TASK ITEM> In the records that follow, find the line containing "##### 外边距典型应用" and the line containing "<td>503000.0</td>", then transcribe both and every line between them exactly, omitting pictures.

LISTED ENTRIES>
◆ ◆ ◆
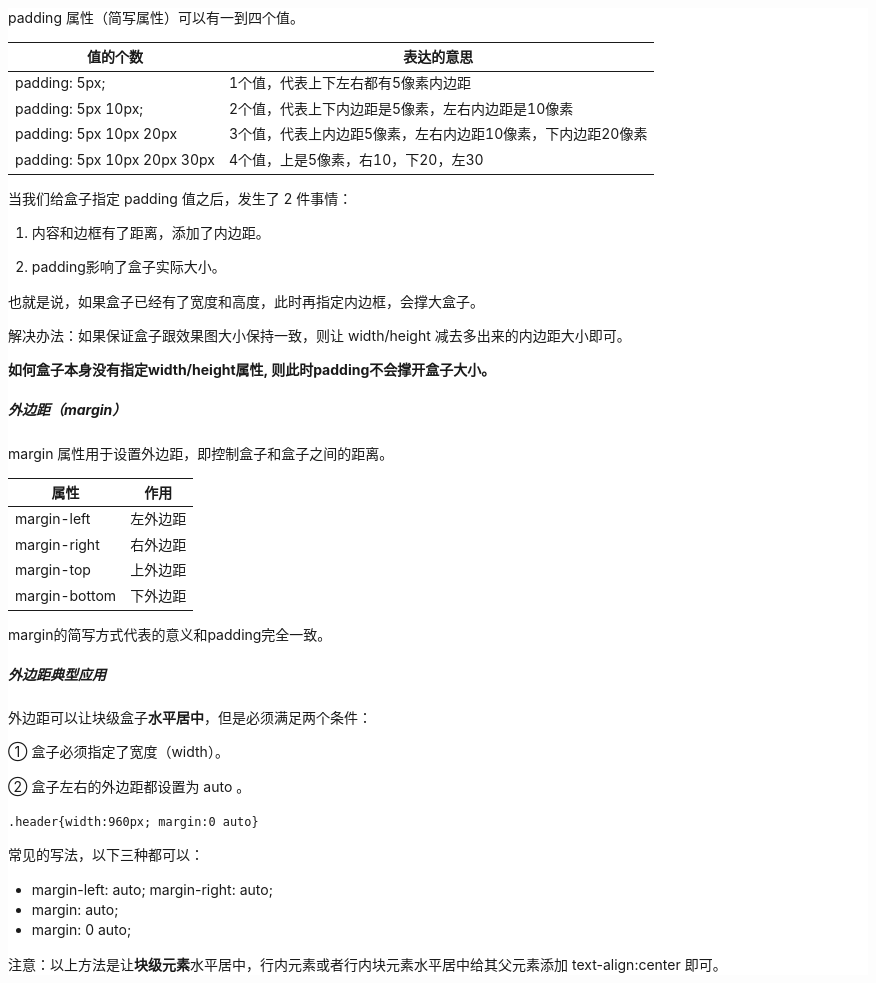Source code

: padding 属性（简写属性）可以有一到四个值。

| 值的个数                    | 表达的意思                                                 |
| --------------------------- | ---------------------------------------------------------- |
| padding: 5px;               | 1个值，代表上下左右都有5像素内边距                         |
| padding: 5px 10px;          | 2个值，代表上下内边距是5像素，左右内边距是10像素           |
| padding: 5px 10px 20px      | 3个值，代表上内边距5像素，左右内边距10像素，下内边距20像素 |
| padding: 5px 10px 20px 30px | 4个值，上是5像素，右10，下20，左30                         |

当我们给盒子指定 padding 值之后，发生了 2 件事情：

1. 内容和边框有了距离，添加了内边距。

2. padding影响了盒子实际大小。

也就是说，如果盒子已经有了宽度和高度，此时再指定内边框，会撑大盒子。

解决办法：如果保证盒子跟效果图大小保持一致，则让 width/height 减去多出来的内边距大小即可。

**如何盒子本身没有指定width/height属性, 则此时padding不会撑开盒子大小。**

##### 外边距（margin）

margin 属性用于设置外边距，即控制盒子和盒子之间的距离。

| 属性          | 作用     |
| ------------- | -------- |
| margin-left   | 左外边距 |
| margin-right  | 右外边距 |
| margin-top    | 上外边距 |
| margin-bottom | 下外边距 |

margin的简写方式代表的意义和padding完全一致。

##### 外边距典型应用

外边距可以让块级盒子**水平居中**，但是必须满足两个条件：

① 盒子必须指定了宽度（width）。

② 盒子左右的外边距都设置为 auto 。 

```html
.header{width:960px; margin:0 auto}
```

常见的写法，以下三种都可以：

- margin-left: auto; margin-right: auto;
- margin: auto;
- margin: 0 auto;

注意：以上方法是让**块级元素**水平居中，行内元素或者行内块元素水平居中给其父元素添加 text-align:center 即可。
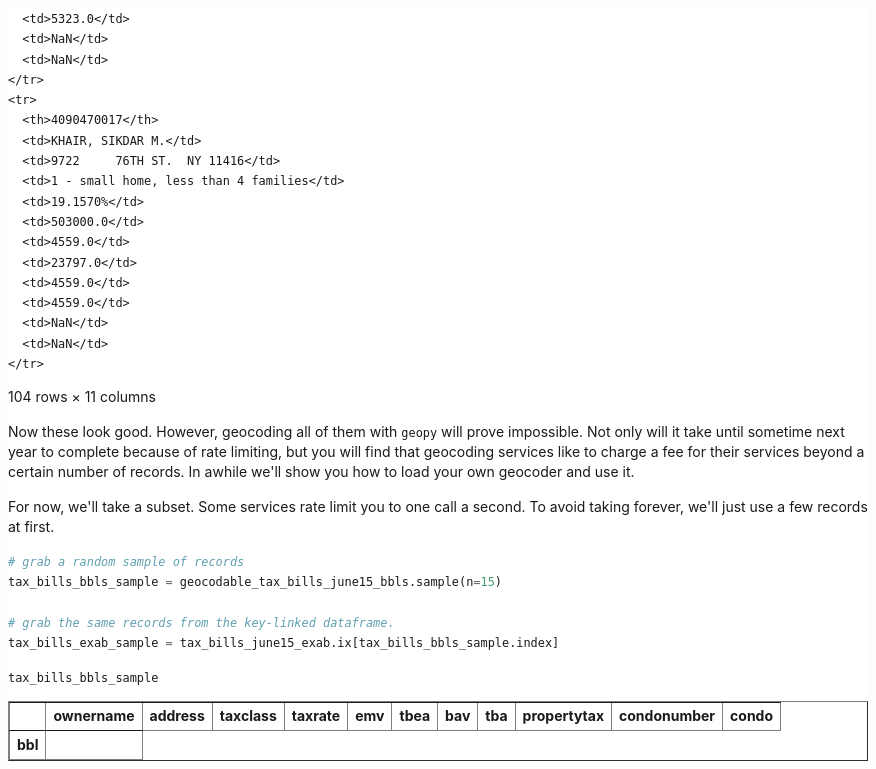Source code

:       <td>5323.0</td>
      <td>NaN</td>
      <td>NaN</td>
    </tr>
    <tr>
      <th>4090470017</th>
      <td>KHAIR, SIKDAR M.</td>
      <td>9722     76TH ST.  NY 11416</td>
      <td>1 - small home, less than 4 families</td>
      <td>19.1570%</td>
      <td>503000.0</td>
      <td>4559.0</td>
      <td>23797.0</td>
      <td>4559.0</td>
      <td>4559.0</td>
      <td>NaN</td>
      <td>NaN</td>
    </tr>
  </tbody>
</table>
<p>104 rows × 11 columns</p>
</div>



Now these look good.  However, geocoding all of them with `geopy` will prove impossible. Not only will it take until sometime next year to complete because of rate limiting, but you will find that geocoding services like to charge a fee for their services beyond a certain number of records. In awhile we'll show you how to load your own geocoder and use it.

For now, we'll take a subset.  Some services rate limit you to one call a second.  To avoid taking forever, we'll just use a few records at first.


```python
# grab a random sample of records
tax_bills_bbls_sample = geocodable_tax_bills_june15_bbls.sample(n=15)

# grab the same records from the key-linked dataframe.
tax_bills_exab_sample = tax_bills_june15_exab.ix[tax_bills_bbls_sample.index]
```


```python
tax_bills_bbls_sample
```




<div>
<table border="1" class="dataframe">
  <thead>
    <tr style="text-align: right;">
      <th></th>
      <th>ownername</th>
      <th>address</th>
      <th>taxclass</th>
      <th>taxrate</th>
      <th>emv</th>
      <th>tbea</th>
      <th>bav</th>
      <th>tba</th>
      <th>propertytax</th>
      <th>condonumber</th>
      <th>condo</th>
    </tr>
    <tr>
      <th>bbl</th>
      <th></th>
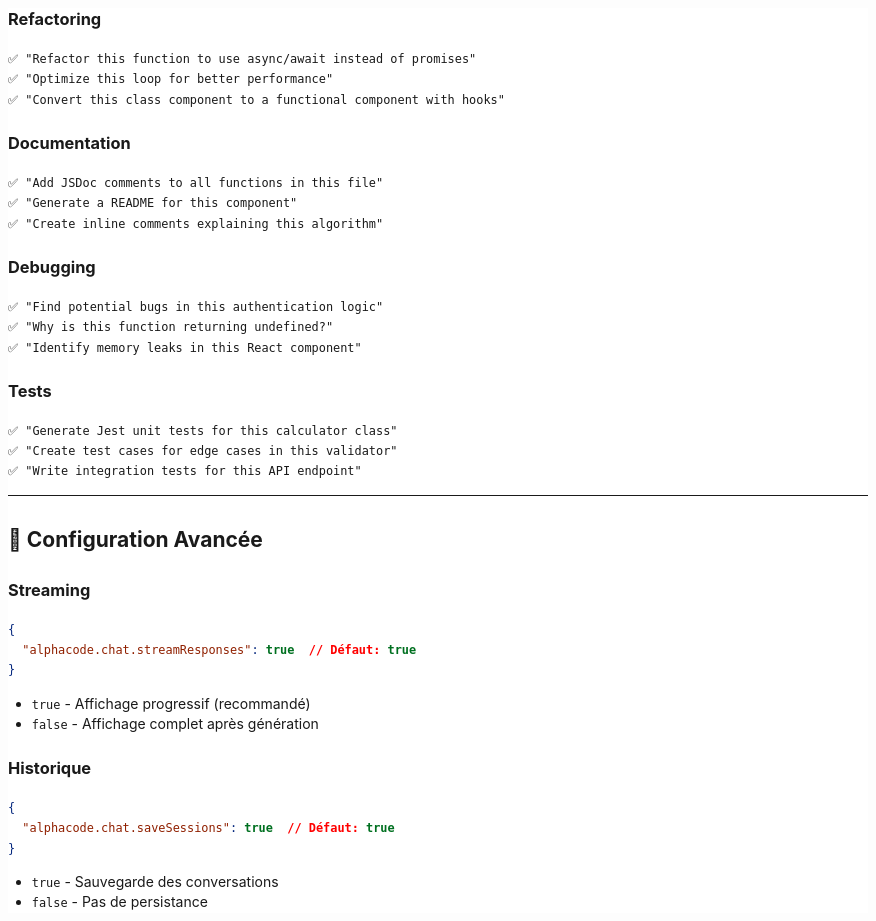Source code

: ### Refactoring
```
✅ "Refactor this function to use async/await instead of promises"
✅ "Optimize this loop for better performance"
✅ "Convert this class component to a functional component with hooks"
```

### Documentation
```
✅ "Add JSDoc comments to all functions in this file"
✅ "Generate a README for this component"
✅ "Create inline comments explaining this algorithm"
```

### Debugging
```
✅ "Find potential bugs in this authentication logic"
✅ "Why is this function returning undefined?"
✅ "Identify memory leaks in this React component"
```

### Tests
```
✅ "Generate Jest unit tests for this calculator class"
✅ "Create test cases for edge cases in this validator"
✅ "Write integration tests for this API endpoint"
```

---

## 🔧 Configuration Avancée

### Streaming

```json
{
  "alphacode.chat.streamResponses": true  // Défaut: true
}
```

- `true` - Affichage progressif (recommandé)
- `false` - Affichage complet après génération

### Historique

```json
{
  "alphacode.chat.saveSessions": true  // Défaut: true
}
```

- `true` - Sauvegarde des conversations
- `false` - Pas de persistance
◆ ◆ ◆
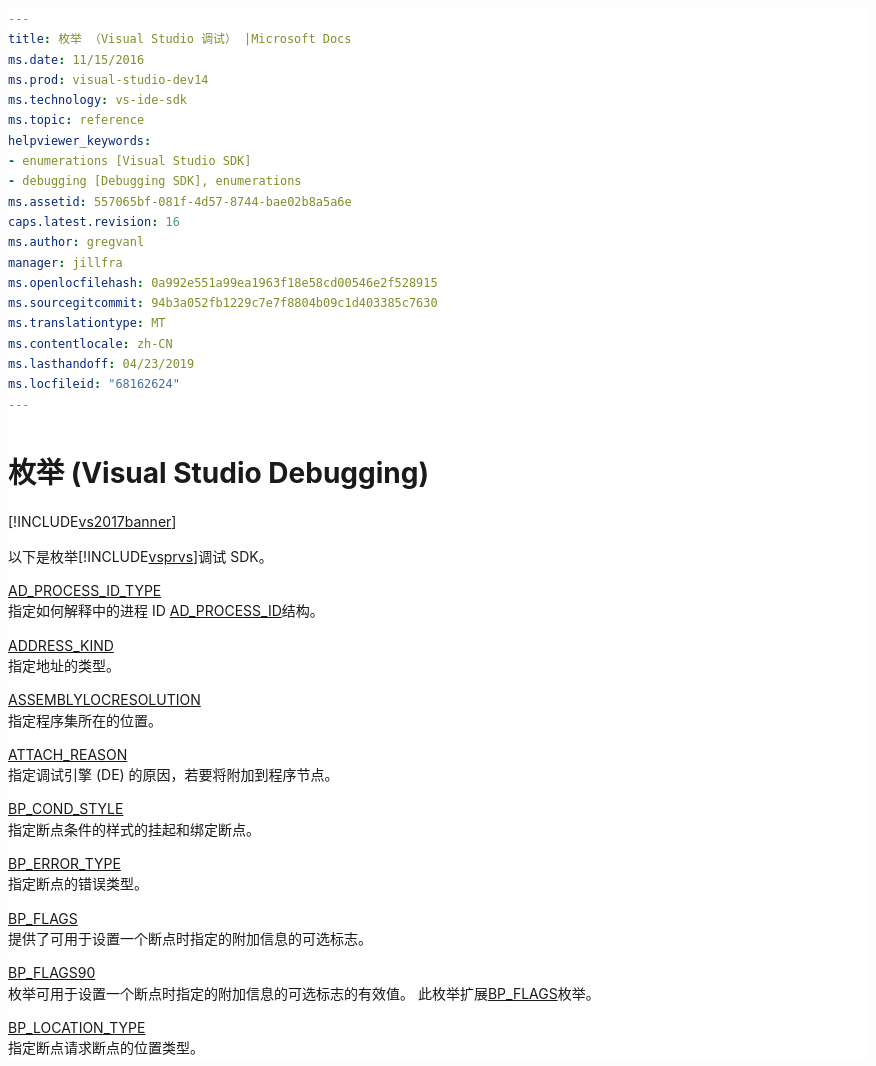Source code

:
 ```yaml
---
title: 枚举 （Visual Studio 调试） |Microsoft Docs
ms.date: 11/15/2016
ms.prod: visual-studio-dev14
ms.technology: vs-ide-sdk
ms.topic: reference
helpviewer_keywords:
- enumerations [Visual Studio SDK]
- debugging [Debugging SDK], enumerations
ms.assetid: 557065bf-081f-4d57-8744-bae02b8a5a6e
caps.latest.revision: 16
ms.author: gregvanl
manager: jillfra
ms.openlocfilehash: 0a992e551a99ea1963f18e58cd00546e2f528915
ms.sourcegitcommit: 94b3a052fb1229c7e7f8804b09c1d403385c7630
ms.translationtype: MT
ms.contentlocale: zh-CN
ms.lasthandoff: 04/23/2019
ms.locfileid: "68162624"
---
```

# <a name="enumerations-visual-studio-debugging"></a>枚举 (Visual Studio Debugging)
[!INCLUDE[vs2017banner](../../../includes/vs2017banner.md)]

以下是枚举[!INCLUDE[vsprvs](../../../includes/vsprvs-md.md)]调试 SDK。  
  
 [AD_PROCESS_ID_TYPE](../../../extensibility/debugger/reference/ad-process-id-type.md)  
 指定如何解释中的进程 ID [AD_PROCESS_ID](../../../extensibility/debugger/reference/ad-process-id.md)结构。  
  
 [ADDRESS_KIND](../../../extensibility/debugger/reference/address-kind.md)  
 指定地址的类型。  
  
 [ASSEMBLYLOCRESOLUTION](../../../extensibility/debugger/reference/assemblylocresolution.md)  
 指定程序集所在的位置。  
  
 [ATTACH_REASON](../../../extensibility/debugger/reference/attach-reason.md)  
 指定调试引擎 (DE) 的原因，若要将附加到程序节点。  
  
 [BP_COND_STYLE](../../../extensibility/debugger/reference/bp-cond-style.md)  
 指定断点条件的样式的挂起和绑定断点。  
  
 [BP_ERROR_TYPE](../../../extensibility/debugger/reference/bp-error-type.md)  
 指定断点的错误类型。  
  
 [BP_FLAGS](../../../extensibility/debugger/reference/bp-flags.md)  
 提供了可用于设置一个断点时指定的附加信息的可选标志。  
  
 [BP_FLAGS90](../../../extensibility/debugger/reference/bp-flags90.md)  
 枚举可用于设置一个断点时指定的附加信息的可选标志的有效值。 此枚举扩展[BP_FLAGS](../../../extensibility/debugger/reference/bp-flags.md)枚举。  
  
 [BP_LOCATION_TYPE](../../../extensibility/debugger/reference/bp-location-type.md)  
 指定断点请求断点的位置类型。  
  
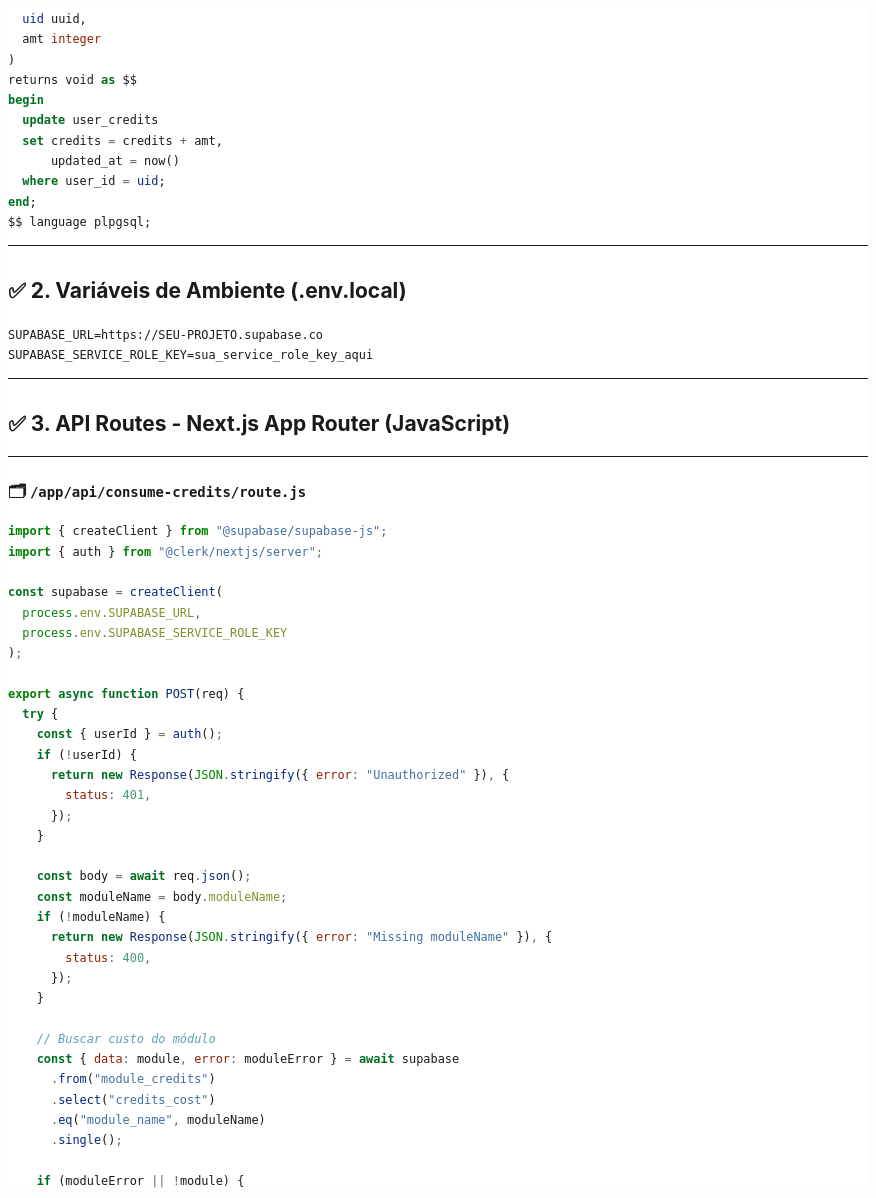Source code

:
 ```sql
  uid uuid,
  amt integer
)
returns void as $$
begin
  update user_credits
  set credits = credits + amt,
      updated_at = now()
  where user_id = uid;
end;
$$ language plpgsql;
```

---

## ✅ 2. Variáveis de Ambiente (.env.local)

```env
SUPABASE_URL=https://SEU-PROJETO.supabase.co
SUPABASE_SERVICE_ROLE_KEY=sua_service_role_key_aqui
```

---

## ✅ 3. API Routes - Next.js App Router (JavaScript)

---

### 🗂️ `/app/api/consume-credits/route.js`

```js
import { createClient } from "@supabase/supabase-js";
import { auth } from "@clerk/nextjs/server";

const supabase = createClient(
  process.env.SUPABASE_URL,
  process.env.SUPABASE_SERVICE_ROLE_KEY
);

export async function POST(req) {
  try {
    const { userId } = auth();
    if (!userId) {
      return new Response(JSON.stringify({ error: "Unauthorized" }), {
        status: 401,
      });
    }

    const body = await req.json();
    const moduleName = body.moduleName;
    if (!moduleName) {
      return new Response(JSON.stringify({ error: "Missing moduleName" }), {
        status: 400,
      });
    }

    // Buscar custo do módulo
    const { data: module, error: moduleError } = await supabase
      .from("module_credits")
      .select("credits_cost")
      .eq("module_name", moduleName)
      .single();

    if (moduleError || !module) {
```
◆ ◆ ◆
EXERCISE OUTPUT>
##### 外边距典型应用

外边距可以让块级盒子**水平居中**，但是必须满足两个条件：

① 盒子必须指定了宽度（width）。

② 盒子左右的外边距都设置为 auto 。 

```html
.header{width:960px; margin:0 auto}
```

常见的写法，以下三种都可以：

- margin-left: auto; margin-right: auto;
- margin: auto;
- margin: 0 auto;

注意：以上方法是让**块级元素**水平居中，行内元素或者行内块元素水平居中给其父元素添加 text-align:center 即可。
Source code

:       <td>5323.0</td>
      <td>NaN</td>
      <td>NaN</td>
    </tr>
    <tr>
      <th>4090470017</th>
      <td>KHAIR, SIKDAR M.</td>
      <td>9722     76TH ST.  NY 11416</td>
      <td>1 - small home, less than 4 families</td>
      <td>19.1570%</td>
      <td>503000.0</td>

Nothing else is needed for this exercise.